____ RECORDED INFORMATION
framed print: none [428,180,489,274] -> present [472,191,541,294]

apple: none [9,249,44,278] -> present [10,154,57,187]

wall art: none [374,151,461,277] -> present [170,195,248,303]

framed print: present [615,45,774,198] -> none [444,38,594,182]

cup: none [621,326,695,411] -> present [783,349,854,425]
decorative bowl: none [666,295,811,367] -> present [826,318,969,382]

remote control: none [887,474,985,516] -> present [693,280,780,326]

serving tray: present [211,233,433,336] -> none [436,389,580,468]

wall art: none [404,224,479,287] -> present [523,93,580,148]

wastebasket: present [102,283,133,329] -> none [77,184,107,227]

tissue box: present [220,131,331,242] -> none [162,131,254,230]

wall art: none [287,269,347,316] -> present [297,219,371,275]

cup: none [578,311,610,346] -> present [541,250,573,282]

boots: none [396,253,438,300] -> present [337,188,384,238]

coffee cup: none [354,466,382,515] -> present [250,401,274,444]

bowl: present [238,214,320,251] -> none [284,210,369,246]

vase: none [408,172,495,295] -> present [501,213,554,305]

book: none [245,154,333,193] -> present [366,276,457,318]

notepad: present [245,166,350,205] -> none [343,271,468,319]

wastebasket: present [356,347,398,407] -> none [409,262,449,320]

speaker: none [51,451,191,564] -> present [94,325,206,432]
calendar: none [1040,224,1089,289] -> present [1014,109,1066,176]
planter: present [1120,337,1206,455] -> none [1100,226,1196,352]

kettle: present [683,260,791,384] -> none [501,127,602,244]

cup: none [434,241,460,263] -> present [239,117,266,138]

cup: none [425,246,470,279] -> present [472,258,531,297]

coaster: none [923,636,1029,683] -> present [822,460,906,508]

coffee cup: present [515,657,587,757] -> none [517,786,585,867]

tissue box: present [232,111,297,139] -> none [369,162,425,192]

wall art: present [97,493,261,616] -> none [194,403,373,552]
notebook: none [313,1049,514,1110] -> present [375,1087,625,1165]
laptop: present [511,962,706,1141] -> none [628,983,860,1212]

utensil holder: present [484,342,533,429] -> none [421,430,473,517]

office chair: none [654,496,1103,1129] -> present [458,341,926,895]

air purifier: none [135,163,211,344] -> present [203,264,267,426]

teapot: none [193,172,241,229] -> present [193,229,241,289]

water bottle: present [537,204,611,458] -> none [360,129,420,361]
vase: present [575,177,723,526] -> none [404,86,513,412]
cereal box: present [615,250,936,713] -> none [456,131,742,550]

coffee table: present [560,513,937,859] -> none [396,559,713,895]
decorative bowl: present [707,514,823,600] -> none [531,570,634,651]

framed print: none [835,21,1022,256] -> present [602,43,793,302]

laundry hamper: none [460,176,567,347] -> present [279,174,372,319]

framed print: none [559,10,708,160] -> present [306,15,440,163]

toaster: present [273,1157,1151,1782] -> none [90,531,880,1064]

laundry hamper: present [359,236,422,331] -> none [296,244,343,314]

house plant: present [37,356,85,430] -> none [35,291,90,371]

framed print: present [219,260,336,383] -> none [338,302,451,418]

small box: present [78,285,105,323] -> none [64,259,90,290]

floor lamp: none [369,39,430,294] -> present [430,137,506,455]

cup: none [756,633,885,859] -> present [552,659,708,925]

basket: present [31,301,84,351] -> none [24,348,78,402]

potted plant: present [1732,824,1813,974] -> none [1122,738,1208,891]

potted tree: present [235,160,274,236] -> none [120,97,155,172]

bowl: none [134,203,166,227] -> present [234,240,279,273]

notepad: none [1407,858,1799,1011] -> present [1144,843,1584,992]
________
BRIEF —
Everything in the records above should be written out again exactly.

SOLVED PROBLEM —
framed print: none [428,180,489,274] -> present [472,191,541,294]

apple: none [9,249,44,278] -> present [10,154,57,187]

wall art: none [374,151,461,277] -> present [170,195,248,303]

framed print: present [615,45,774,198] -> none [444,38,594,182]

cup: none [621,326,695,411] -> present [783,349,854,425]
decorative bowl: none [666,295,811,367] -> present [826,318,969,382]

remote control: none [887,474,985,516] -> present [693,280,780,326]

serving tray: present [211,233,433,336] -> none [436,389,580,468]

wall art: none [404,224,479,287] -> present [523,93,580,148]

wastebasket: present [102,283,133,329] -> none [77,184,107,227]

tissue box: present [220,131,331,242] -> none [162,131,254,230]

wall art: none [287,269,347,316] -> present [297,219,371,275]

cup: none [578,311,610,346] -> present [541,250,573,282]

boots: none [396,253,438,300] -> present [337,188,384,238]

coffee cup: none [354,466,382,515] -> present [250,401,274,444]

bowl: present [238,214,320,251] -> none [284,210,369,246]

vase: none [408,172,495,295] -> present [501,213,554,305]

book: none [245,154,333,193] -> present [366,276,457,318]

notepad: present [245,166,350,205] -> none [343,271,468,319]

wastebasket: present [356,347,398,407] -> none [409,262,449,320]

speaker: none [51,451,191,564] -> present [94,325,206,432]
calendar: none [1040,224,1089,289] -> present [1014,109,1066,176]
planter: present [1120,337,1206,455] -> none [1100,226,1196,352]

kettle: present [683,260,791,384] -> none [501,127,602,244]

cup: none [434,241,460,263] -> present [239,117,266,138]

cup: none [425,246,470,279] -> present [472,258,531,297]

coaster: none [923,636,1029,683] -> present [822,460,906,508]

coffee cup: present [515,657,587,757] -> none [517,786,585,867]

tissue box: present [232,111,297,139] -> none [369,162,425,192]

wall art: present [97,493,261,616] -> none [194,403,373,552]
notebook: none [313,1049,514,1110] -> present [375,1087,625,1165]
laptop: present [511,962,706,1141] -> none [628,983,860,1212]

utensil holder: present [484,342,533,429] -> none [421,430,473,517]

office chair: none [654,496,1103,1129] -> present [458,341,926,895]

air purifier: none [135,163,211,344] -> present [203,264,267,426]

teapot: none [193,172,241,229] -> present [193,229,241,289]

water bottle: present [537,204,611,458] -> none [360,129,420,361]
vase: present [575,177,723,526] -> none [404,86,513,412]
cereal box: present [615,250,936,713] -> none [456,131,742,550]

coffee table: present [560,513,937,859] -> none [396,559,713,895]
decorative bowl: present [707,514,823,600] -> none [531,570,634,651]

framed print: none [835,21,1022,256] -> present [602,43,793,302]

laundry hamper: none [460,176,567,347] -> present [279,174,372,319]

framed print: none [559,10,708,160] -> present [306,15,440,163]

toaster: present [273,1157,1151,1782] -> none [90,531,880,1064]

laundry hamper: present [359,236,422,331] -> none [296,244,343,314]

house plant: present [37,356,85,430] -> none [35,291,90,371]

framed print: present [219,260,336,383] -> none [338,302,451,418]

small box: present [78,285,105,323] -> none [64,259,90,290]

floor lamp: none [369,39,430,294] -> present [430,137,506,455]

cup: none [756,633,885,859] -> present [552,659,708,925]

basket: present [31,301,84,351] -> none [24,348,78,402]

potted plant: present [1732,824,1813,974] -> none [1122,738,1208,891]

potted tree: present [235,160,274,236] -> none [120,97,155,172]

bowl: none [134,203,166,227] -> present [234,240,279,273]

notepad: none [1407,858,1799,1011] -> present [1144,843,1584,992]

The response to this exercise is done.